▶ What is expected
Find every line in the records that contains the word "within", and copy each of those lines in full.
[Opening Input for this task section]
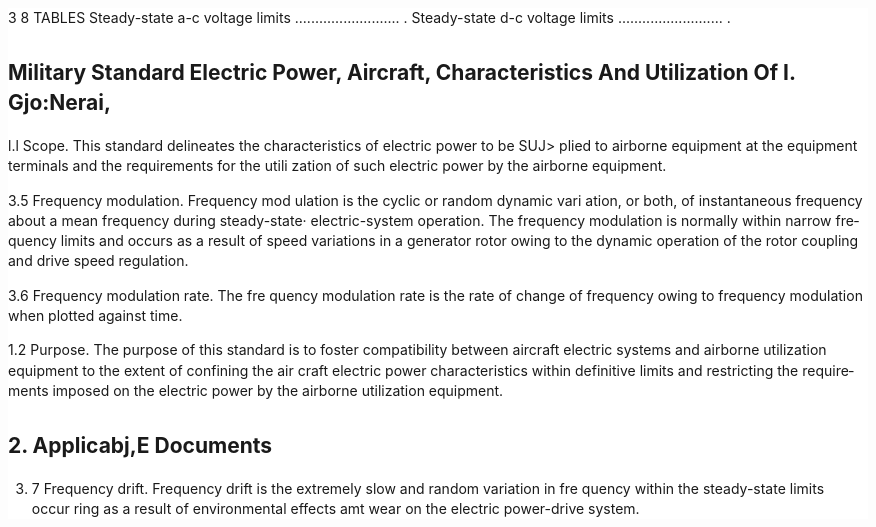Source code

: 3 
8 
TABLES 
Steady-state a-c voltage limits .......................... 
. 
Steady-state d-c voltage limits .......................... 
. 

## Military Standard Electric Power, Aircraft, Characteristics And Utilization Of I. Gjo:Nerai,

  l.l Scope. This standard delineates the 
characteristics of electric power to be SUJ>­
plied to airborne equipment at the equipment 
terminals and the requirements for the utili­
zation of such electric power by the airborne 
equipment. 

  3.5 Frequency modulation. Frequency mod­
ulation is the cyclic or random dynamic vari­
ation, or both, of instantaneous frequency 
about a mean frequency during steady-state· 
electric-system operation. The frequency 
modulation is normally within narrow fre­
quency limits and occurs as a result of speed 
variations in a generator rotor owing to the 
dynamic operation of the rotor coupling and 
drive speed regulation. 

  3.6 Frequency modulation rate. The fre­
quency modulation rate is the rate of change 
of frequency owing to frequency modulation 
when plotted against time. 

  1.2 Purpose. The purpose of this standard 
is to foster compatibility between aircraft 
electric systems and airborne utilization 
equipment to the extent of confining the air­
craft electric power characteristics within 
definitive limits and restricting the require­
ments imposed on the electric power by the 
airborne utilization equipment. 

## 2. Applicabj,E Documents

  3. 
     7 Frequency drift. Frequency drift is the 
extremely slow and random variation in fre­
quency within the steady-state limits occur­
ring as a result of environmental effects amt 
wear on the electric power-drive system. 
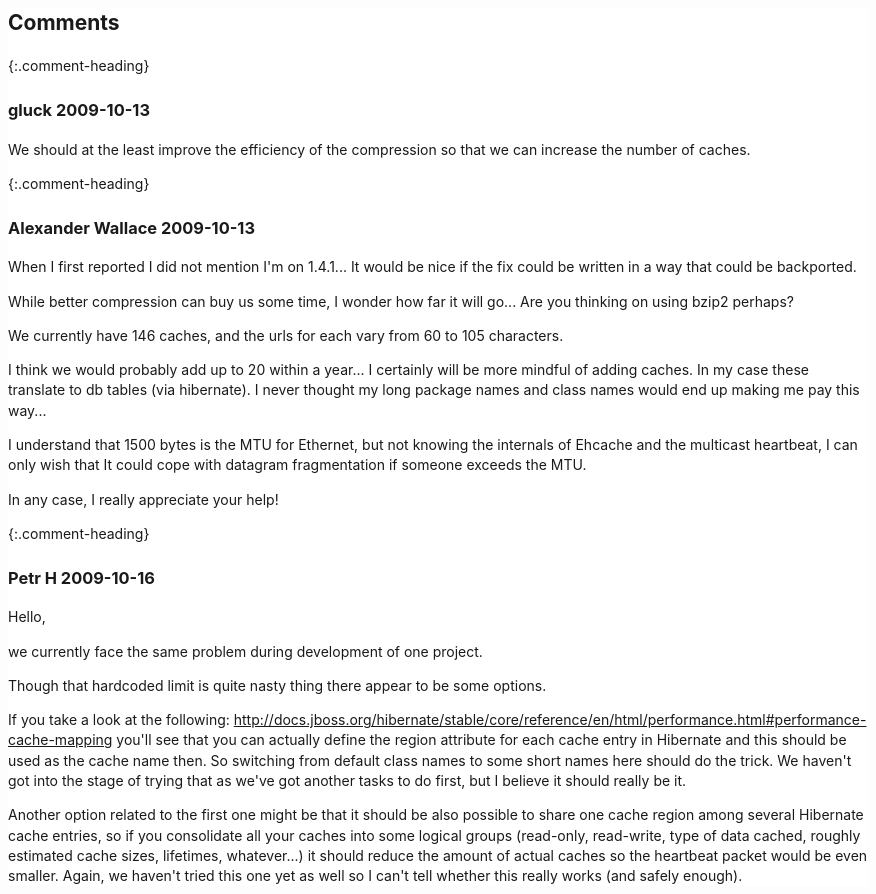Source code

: > >
> 

</div>

## Comments


{:.comment-heading}
### **gluck** <span class="date">2009-10-13</span>

<div markdown="1" class="comment">

We should at the least improve the efficiency of the compression so that we can increase the number of caches.

</div>


{:.comment-heading}
### **Alexander Wallace** <span class="date">2009-10-13</span>

<div markdown="1" class="comment">

When I first reported I did not mention I'm on 1.4.1... It would be nice if the fix could be written in a way that could be backported. 

While better compression can buy us some time, I wonder how far it will go... Are you thinking on using bzip2 perhaps?

We currently have 146 caches, and the urls for each vary from 60 to 105 characters. 

I think we would probably add up to 20 within a year... I certainly will be more mindful of adding caches. In my case these translate to db tables (via hibernate).  I never thought my long package names and class names would end up making me pay this way... 

I understand that 1500 bytes is the MTU for Ethernet, but not knowing the internals of Ehcache and the multicast heartbeat, I can only wish that It could cope with datagram fragmentation if someone exceeds the MTU.

In any case, I really appreciate your help!

</div>


{:.comment-heading}
### **Petr H** <span class="date">2009-10-16</span>

<div markdown="1" class="comment">

Hello,

we currently face the same problem during development of one project.

Though that hardcoded limit is quite nasty thing there appear to be some options.

If you take a look at the following:
http://docs.jboss.org/hibernate/stable/core/reference/en/html/performance.html#performance-cache-mapping
you'll see that you can actually define the region attribute for each cache entry in Hibernate and this should be used as the cache name then. So switching from default class names to some short names here should do the trick. We haven't got into the stage of trying that as we've got another tasks to do first, but I believe it should really be it.

Another option related to the first one might be that it should be also possible to share one cache region among several Hibernate cache entries, so if you consolidate all your caches into some logical groups (read-only, read-write, type of data cached, roughly estimated cache sizes, lifetimes, whatever...) it should reduce the amount of actual caches so the heartbeat packet would be even smaller.
Again, we haven't tried this one yet as well so I can't tell whether this really works (and safely enough).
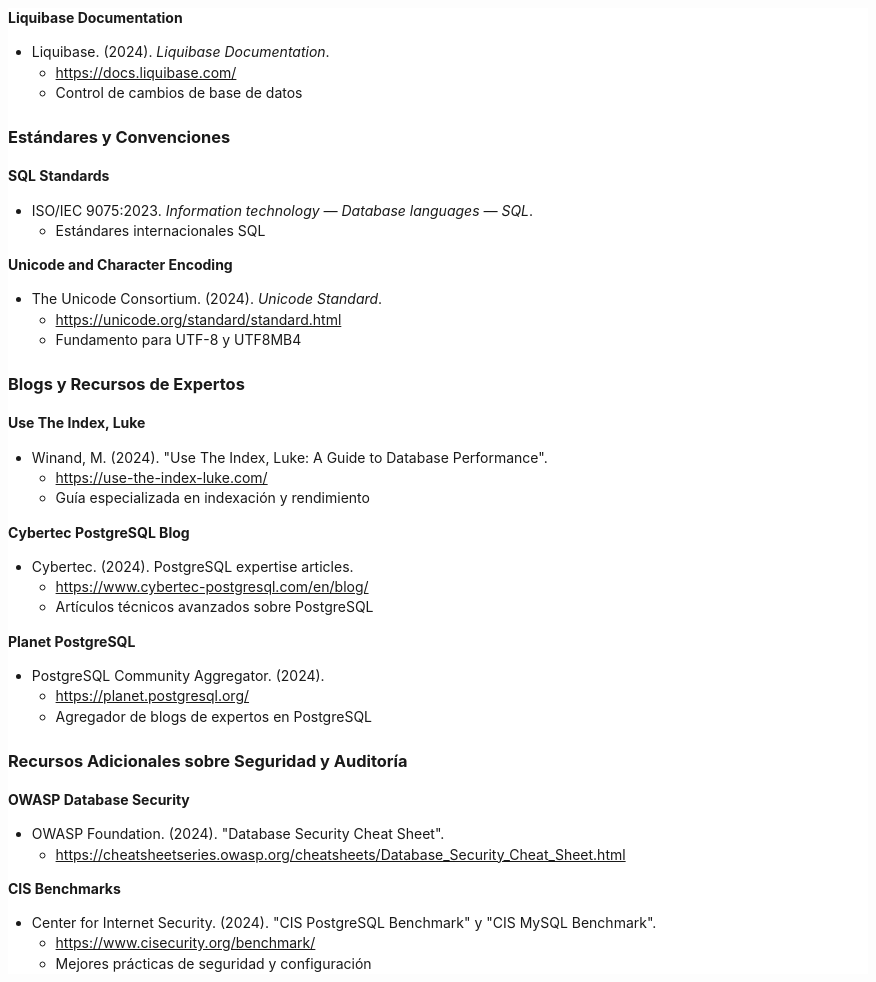 **Liquibase Documentation**

- Liquibase. (2024). *Liquibase Documentation*.
    - https://docs.liquibase.com/
    - Control de cambios de base de datos

### Estándares y Convenciones

**SQL Standards**

- ISO/IEC 9075:2023. *Information technology — Database languages — SQL*.
    - Estándares internacionales SQL

**Unicode and Character Encoding**

- The Unicode Consortium. (2024). *Unicode Standard*.
    - https://unicode.org/standard/standard.html
    - Fundamento para UTF-8 y UTF8MB4

### Blogs y Recursos de Expertos

**Use The Index, Luke**

- Winand, M. (2024). "Use The Index, Luke: A Guide to Database Performance".
    - https://use-the-index-luke.com/
    - Guía especializada en indexación y rendimiento

**Cybertec PostgreSQL Blog**

- Cybertec. (2024). PostgreSQL expertise articles.
    - https://www.cybertec-postgresql.com/en/blog/
    - Artículos técnicos avanzados sobre PostgreSQL

**Planet PostgreSQL**

- PostgreSQL Community Aggregator. (2024).
    - https://planet.postgresql.org/
    - Agregador de blogs de expertos en PostgreSQL

### Recursos Adicionales sobre Seguridad y Auditoría

**OWASP Database Security**

- OWASP Foundation. (2024). "Database Security Cheat Sheet".
    - https://cheatsheetseries.owasp.org/cheatsheets/Database_Security_Cheat_Sheet.html

**CIS Benchmarks**

- Center for Internet Security. (2024). "CIS PostgreSQL Benchmark" y "CIS MySQL Benchmark".
    - https://www.cisecurity.org/benchmark/
    - Mejores prácticas de seguridad y configuración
[Closing Input for this task section]
▶ Reply
modulation is normally within narrow fre­
craft electric power characteristics within 
quency within the steady-state limits occur­
I think we would probably add up to 20 within a year... I certainly will be more mindful of adding caches. In my case these translate to db tables (via hibernate).  I never thought my long package names and class names would end up making me pay this way... 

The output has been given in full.